Foujita est son voisin, rue Delambre. Ce Japonais arbore une petite moustache en brosse que surplombent des yeux rieurs arrondis par de grosses lunettes sous une coiffure en bol. La silhouette de Foujita contraste avec celle de Guillaume Apollinaire, un peu lourde, surmontée par une tête en forme de poire habillée de sourcils circonflexes. Le Japonais de Montparnasse est en marge des marginaux: il ne boit que de l'eau ! Peut-être par provocation. Il aime venir ici, à La Rotonde, déguisé en pirate, en dompteur, ou en Hercule. On raconte qu'un soir il est agacé par l'insistance d'une femme du monde qui lui réclame un idéogramme sur son corsage. De guerre lasse, Foujita finit par s'exécuter... en japonais. Un peu plus tard la précieuse se fait traduire le texte qu'elle arbore fièrement. On lit sur son corsage: "Mon cul est plus gros que la lune !".


   Soutine, Chagall, Vidil Lucy, Braque, Vlaminck, Max Jacob, sans oublier Kiki, le modèle de ses messieurs, tous sont gravés dans la mémoire de Montparnasse pour avoir participé à sa gloire.

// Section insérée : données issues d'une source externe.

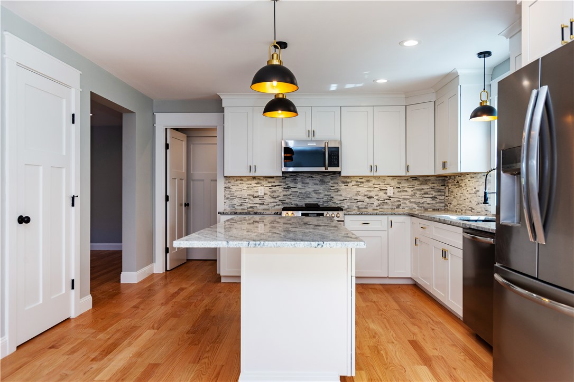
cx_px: 287
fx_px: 415
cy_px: 191
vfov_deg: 49.6
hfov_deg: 69.4
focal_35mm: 26
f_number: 6.3
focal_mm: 26
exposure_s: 1/20
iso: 100
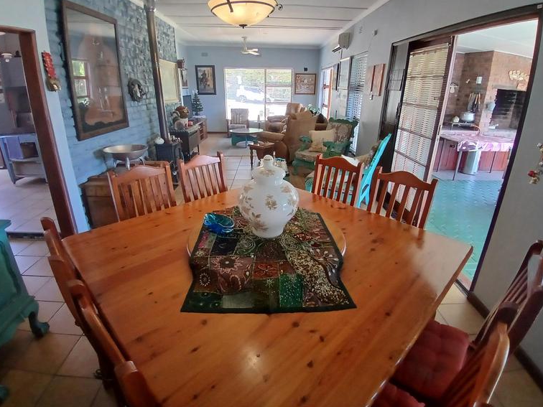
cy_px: 198
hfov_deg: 87.8
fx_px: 282
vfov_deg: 71.6
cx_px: 269
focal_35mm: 18
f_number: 2.2
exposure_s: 1/33.3
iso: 125
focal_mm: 1.4
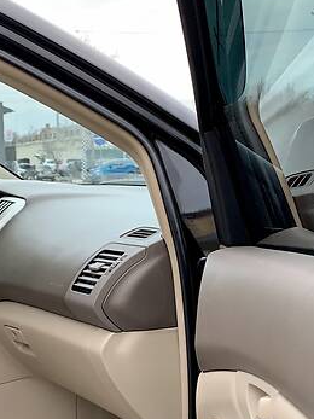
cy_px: 310
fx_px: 726
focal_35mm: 60
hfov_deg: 24.2
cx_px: 91
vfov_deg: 31.7
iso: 80
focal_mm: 4.2
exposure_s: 1/121
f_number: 1.8
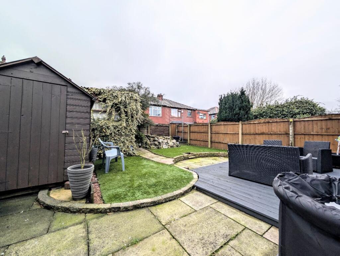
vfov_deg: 94.6
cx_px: 170
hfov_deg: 110.5
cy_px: 128
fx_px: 118
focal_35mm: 12
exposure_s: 1/327
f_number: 1.7
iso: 52
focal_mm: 2.02
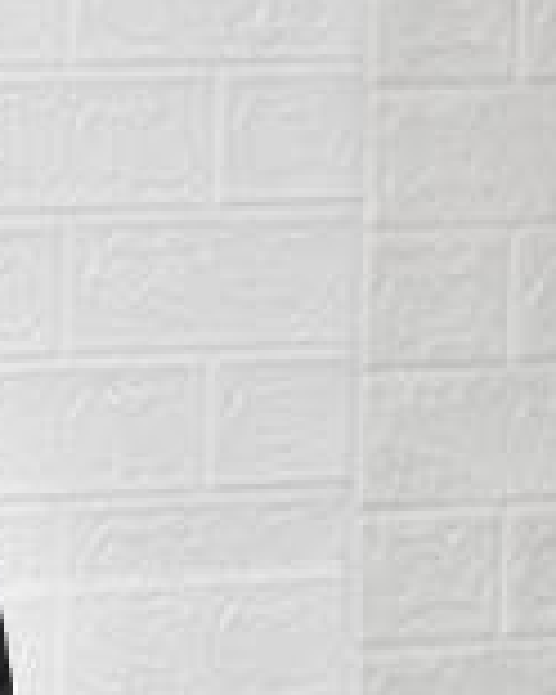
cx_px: -426
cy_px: 608
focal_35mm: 290
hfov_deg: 5.3
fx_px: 5965
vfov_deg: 6.7
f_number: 6.3
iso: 3200
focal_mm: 40
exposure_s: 1/100
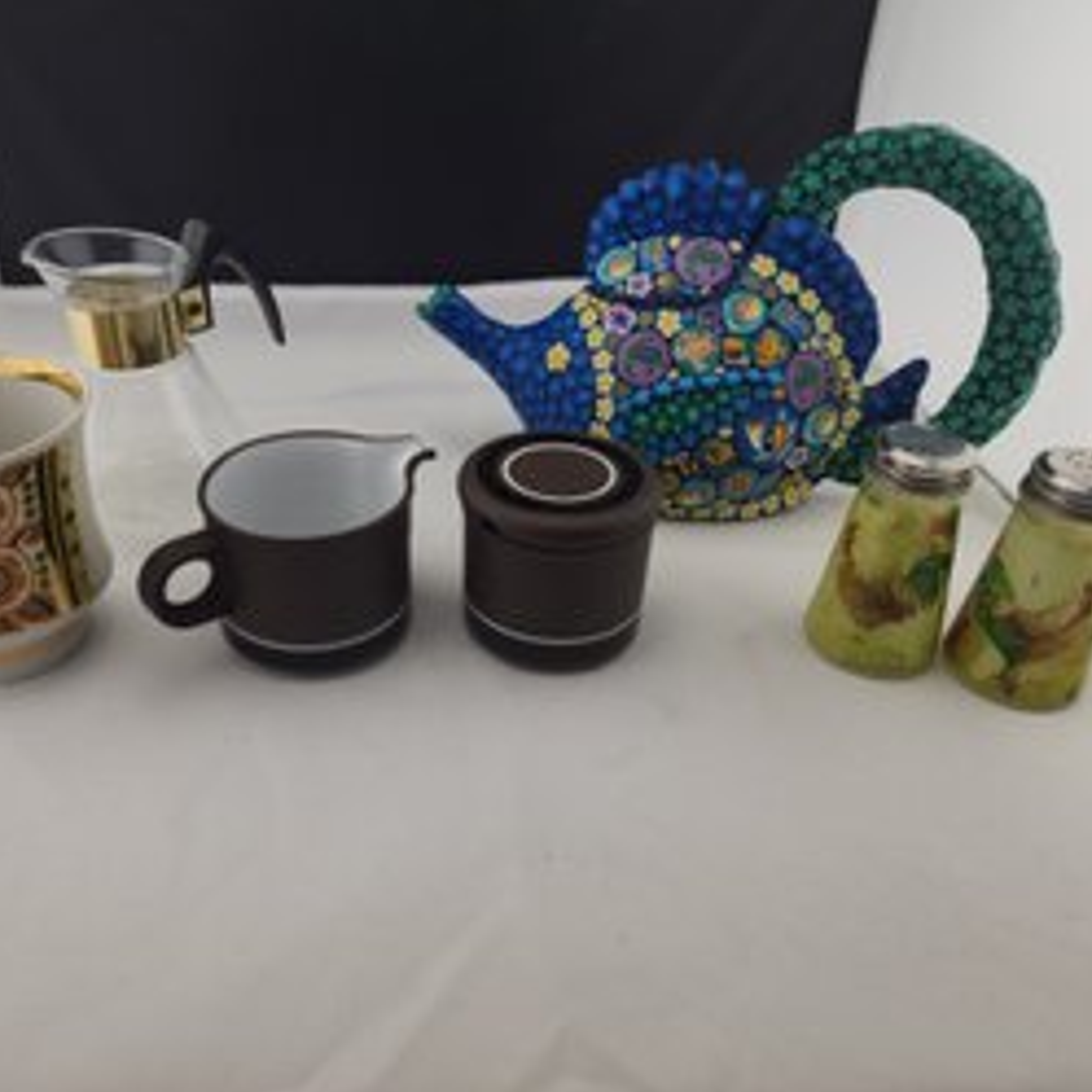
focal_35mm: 28
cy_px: 537
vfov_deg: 57.3
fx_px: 999
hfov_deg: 57.0
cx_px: 450
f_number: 1.8
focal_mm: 6.4
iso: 12
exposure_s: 1/252
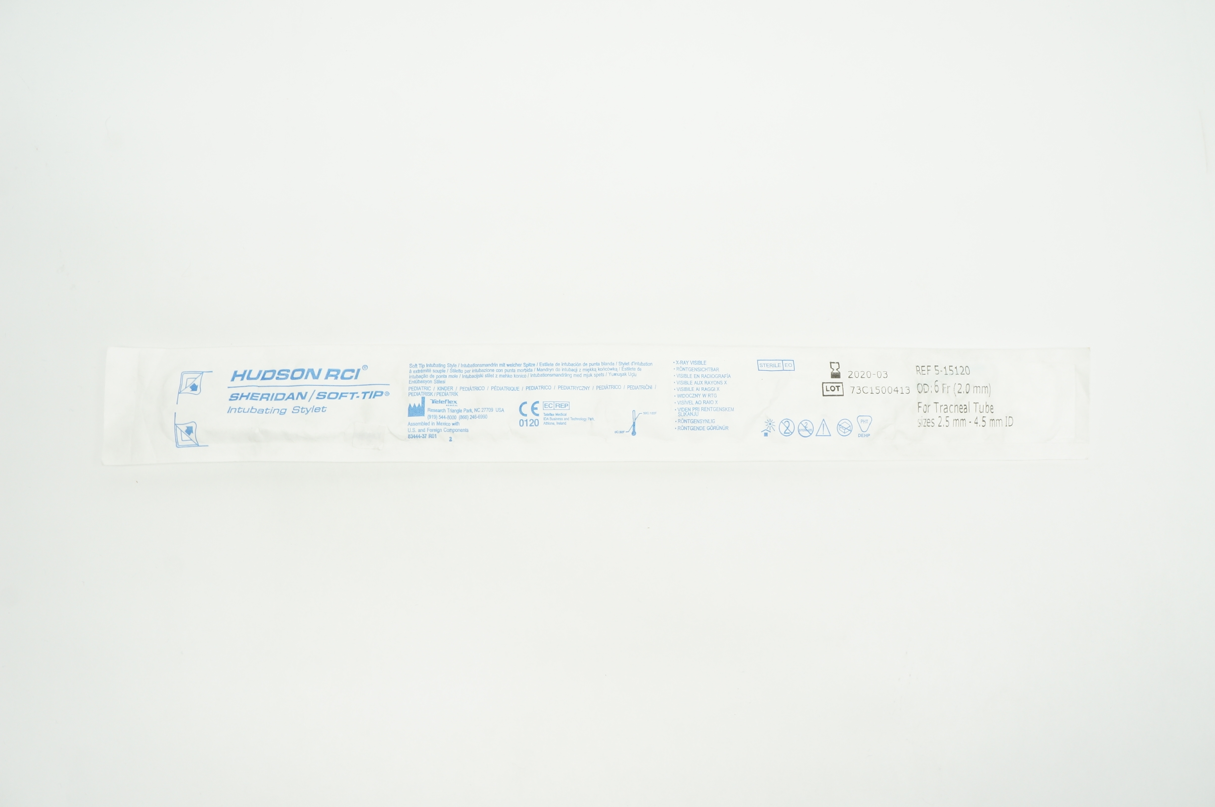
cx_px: 608
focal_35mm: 27
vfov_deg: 47.8
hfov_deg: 67.4
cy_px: 404
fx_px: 910
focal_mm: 18
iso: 400
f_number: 9
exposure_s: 1/25
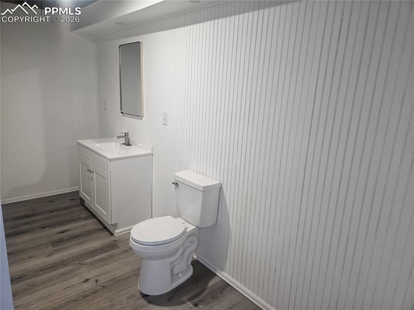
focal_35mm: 23
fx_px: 275
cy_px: 155
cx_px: 207
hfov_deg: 74.0
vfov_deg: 58.8
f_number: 1.8
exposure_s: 1/120
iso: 320
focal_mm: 5.4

Dans les années 20, le propriétaire de la Rotonde est alors un certain Monsieur Maurice Libion. C'est une gloire de Montparnasse, du Montparnasse des artistes, des écrivains, mais aussi des amis. On sait Libion charitable. Il ferme toujours les yeux quand les peintres chapardent un quignon du pain qui dépasse de la miche. Et c'est Libion qui a le premier l'idée d'accrocher des tableaux aux murs de son café-restaurant. Il dit de ses artistes qui fréquentent son établissement : "Ils finiront par rendre mon café célèbre!"

C'est aujourd'hui, au cœur de Paris, la brasserie fréquentée des intellectuels et des artistes. Les Parisiens y croisent des gens venus du monde entier. Tous y apprécient la gastronomie autant que l'accueil chaleureux. Ce sont Gérard et Serge Tafanel qui assurent la prospérité de La Rotonde et accueillent tout ceux qui bavardent de Paris. Et savent apprécier le goût subtil de son cadre et sa cuisine.

De Montparnasse et de ces célèbres bistrots, on aime en être l'hôte, ne serait-ce que l'espace d'un soir qui nous mêle à l'histoire.